The size advantage of awk comes entirely from its automatic
option processing, argument processing, input loop processing and
field splitting. The Python algorithm actually beats the awk one
in the portion that does the real work.
The following is the breakdown:
Python Awk
Declaration statements 1 stmt 0 stmts
Default options 1 stmt 1 stmt
Option processing 3 stmts 0 stmts
Argument processing 3 stmts 0 stmts
Reading & looping over input 3 stmts 0 stmts
Field splitting 1 stmt 0 stmts
Get list of whitespace fields 0 stmts 3 stmts
Check number of fields 1 stmt 1 stmt
Swap & print fields 6 stmts 6 stmts (4 lines)
End of block stmts 0 stmts 1 stmt
Total 18 stmt 12 stmts (10 lines)
Also to be mentioned is that the the Python approach eliminates
the loop over the arguments which is nice (although it does
require an explicit loop over the input lines which awk does
not).
On the other hand, the line:
line = line[:a] + line[c:d] + line[b:c] + line[a:b] + line[d:]
in the Python program is a bit difficult to follow and what one
really wants to say (to be closer to how you might think when
developing pseudocode) is:
swap line[a:b] and line[c:d]
or
line[a:b], line[c:d] = line[c:d], line[a:b]
but one can't because strings are immutable.
Extrapolating the advantages listed for awk, we see that the
savings as a percentage of code size would tend to be relatively
smaller for larger programs. It is likely that past a certain
size Python has smaller code size while under a certain size awk
does.
There really is no reason that with flags to allow automated
processing of arguments, automatic processing of options,
automatic processing of the input loop and automatic field
splitting plus mutuable strings that the Python code could not be
made to beat the awk code even for programs of this size.
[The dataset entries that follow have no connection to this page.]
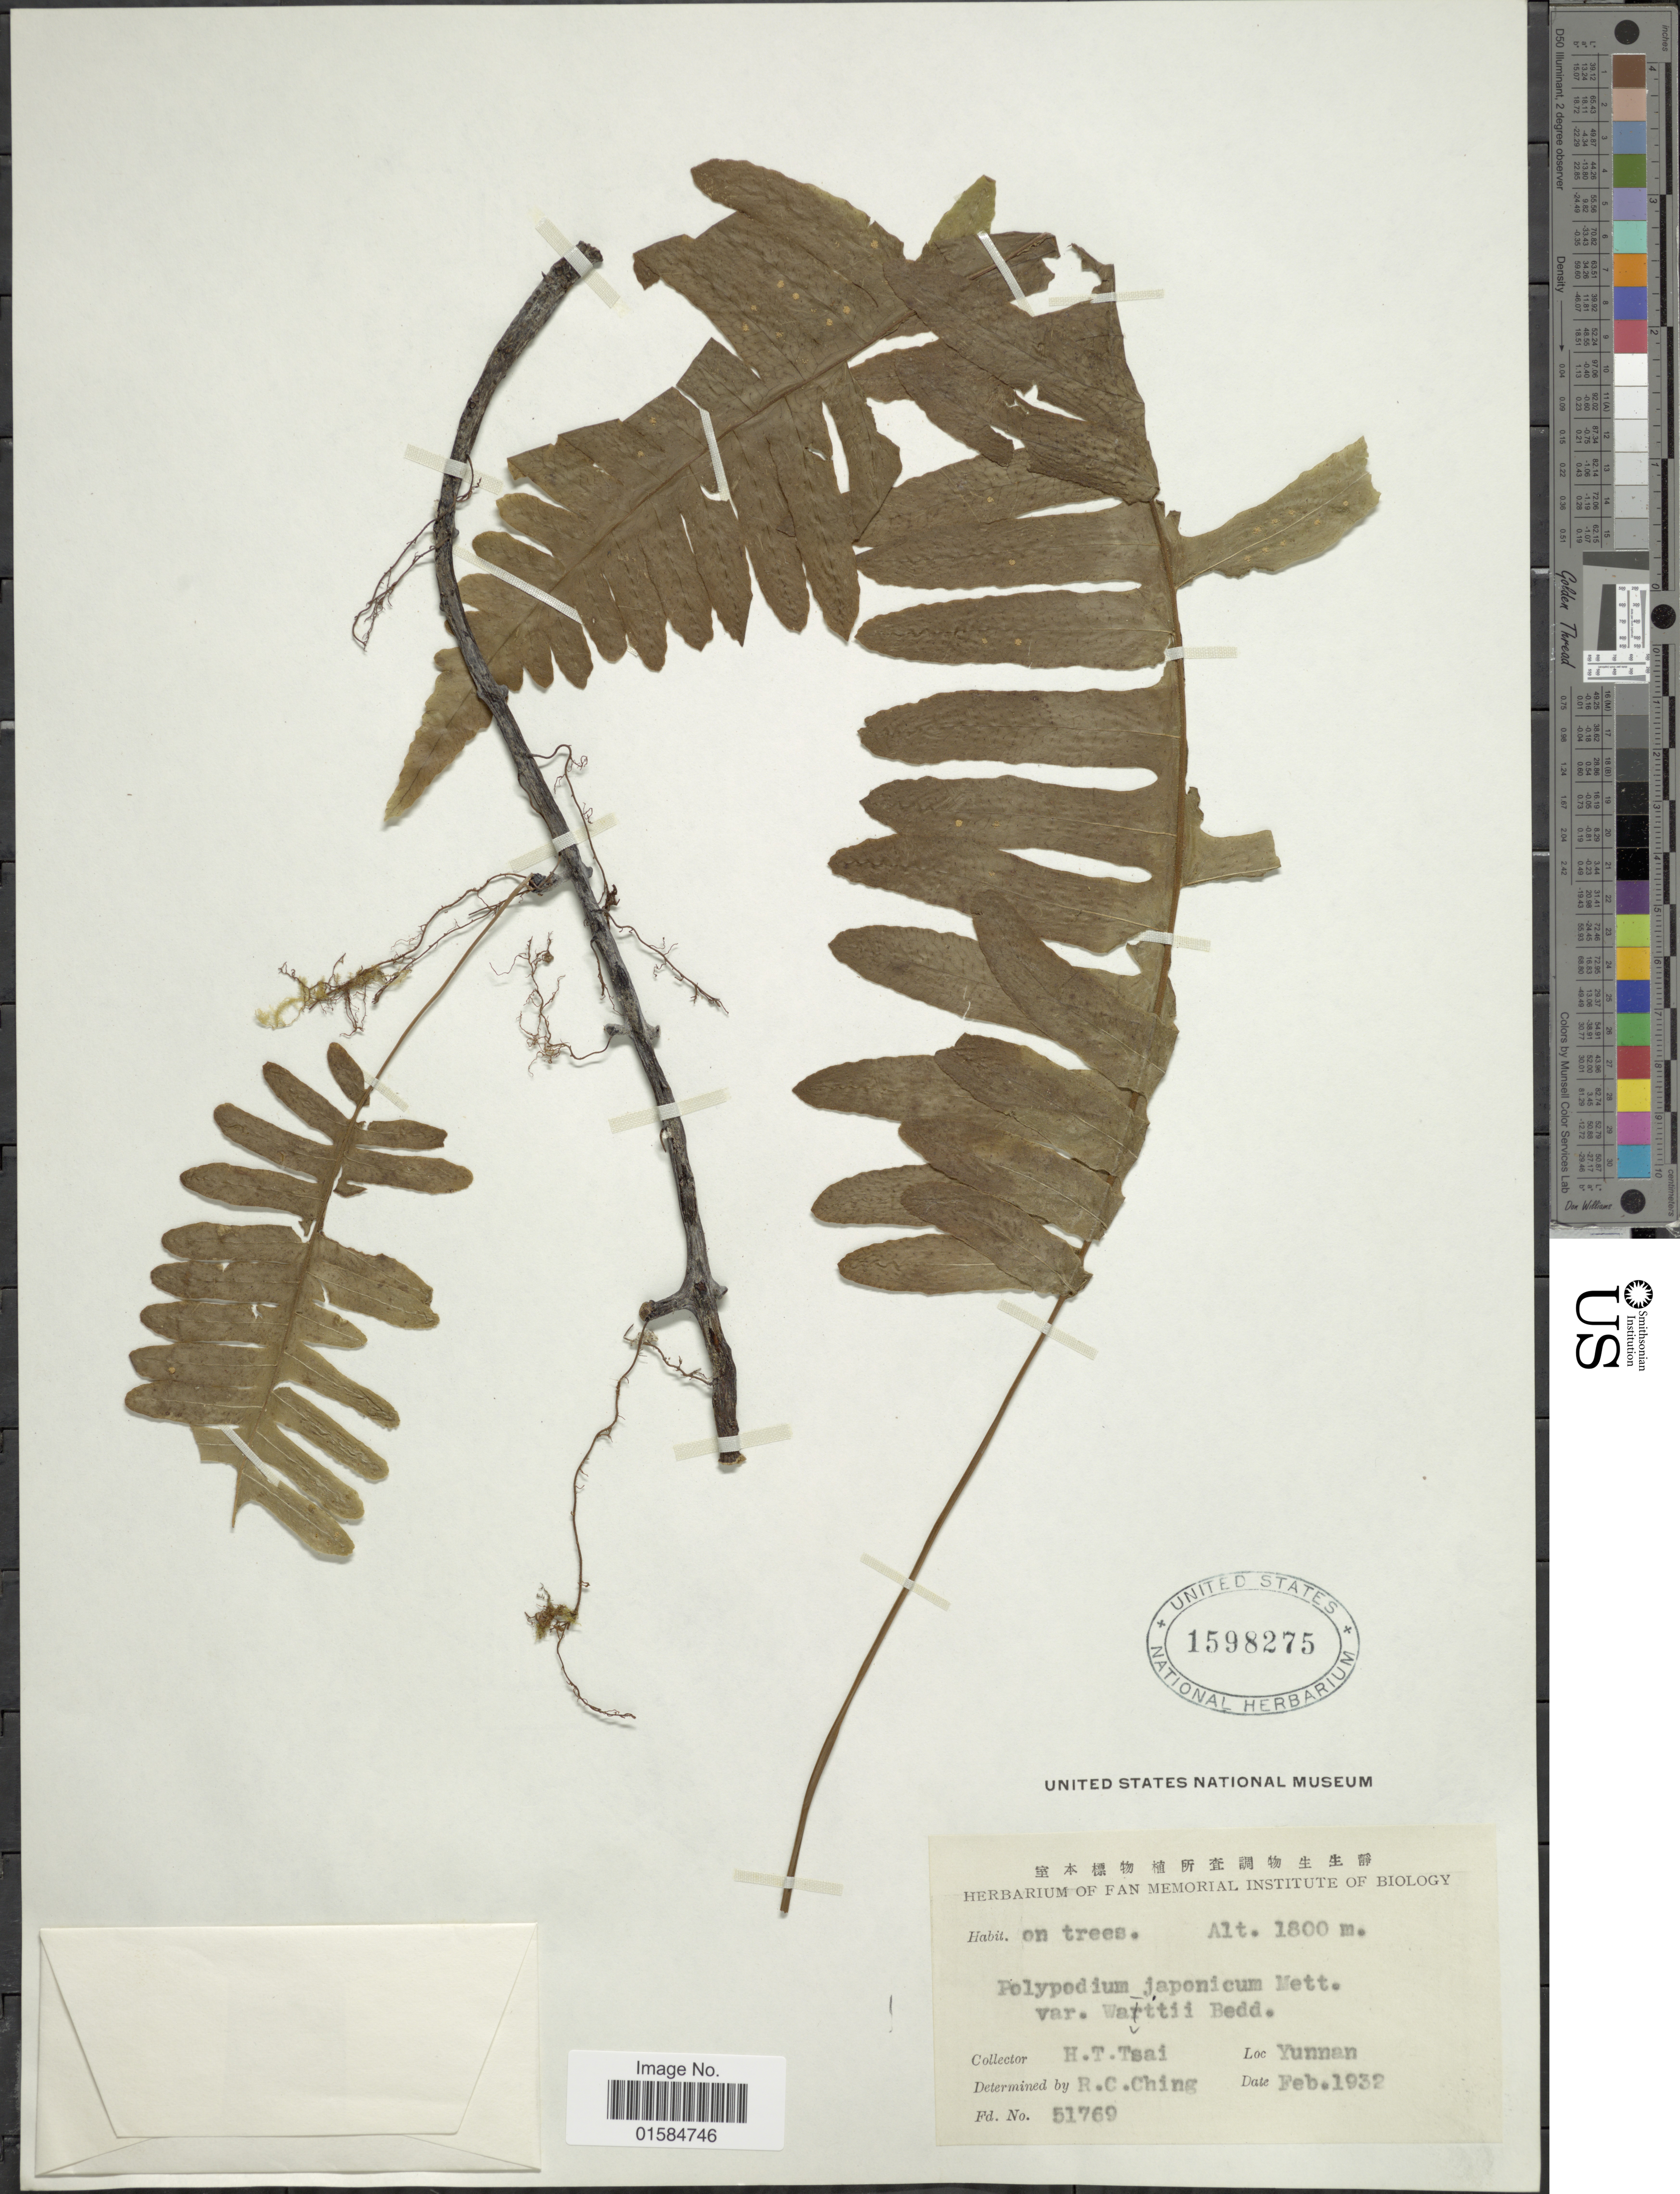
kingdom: Plantae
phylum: Tracheophyta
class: Polypodiopsida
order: Polypodiales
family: Polypodiaceae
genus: Goniophlebium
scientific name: Goniophlebium niponicum var. wattii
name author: (Bedd.) Bedd.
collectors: H. Tsai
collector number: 51769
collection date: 1932-02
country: China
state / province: Yunnan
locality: Yunnan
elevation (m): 1800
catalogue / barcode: US 1598275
It would also be nice and certainly could not hurt to have the
sub and gsub functions of awk in the Python string library.
=== awk program ===
BEGIN { if (x == 0) x = 1; if (y == 0) y = 2 }
NF >= x && NF >=y {
line = $0;
gsub(/[^ \t]+/, ":", line);
split(line, s, ":");
t = $y; $y = $x; $x = t;
for(i=1; i<=NF; i++)
printf("%s%s", s[i], $i);
print "";
}
=== Python program ===
import getopt, regexp, string, sys
options, files = getopt.getopt(sys.argv[1:], 'x:y:')
x, y = 1, 2
for (a, b) in options:
if 'x' in a: x = string.atoi(b)
if 'y' in a: y = string.atoi(b)
if x > y: x, y = y, x
fp = sys.stdin
if files: fp = open(files[0], 'r')
while 1:
line = fp.readline()
if not line: break
if len(string.split(line)) >= y:
t = (regexp.compile('[ \t]*([^ \t]+)' * y)).exec(line)
(a, b), (c, d) = t[x], t[y]
line = line[:a] + line[c:d] + line[b:c] + line[a:b] + line[d:]
print line[:-1]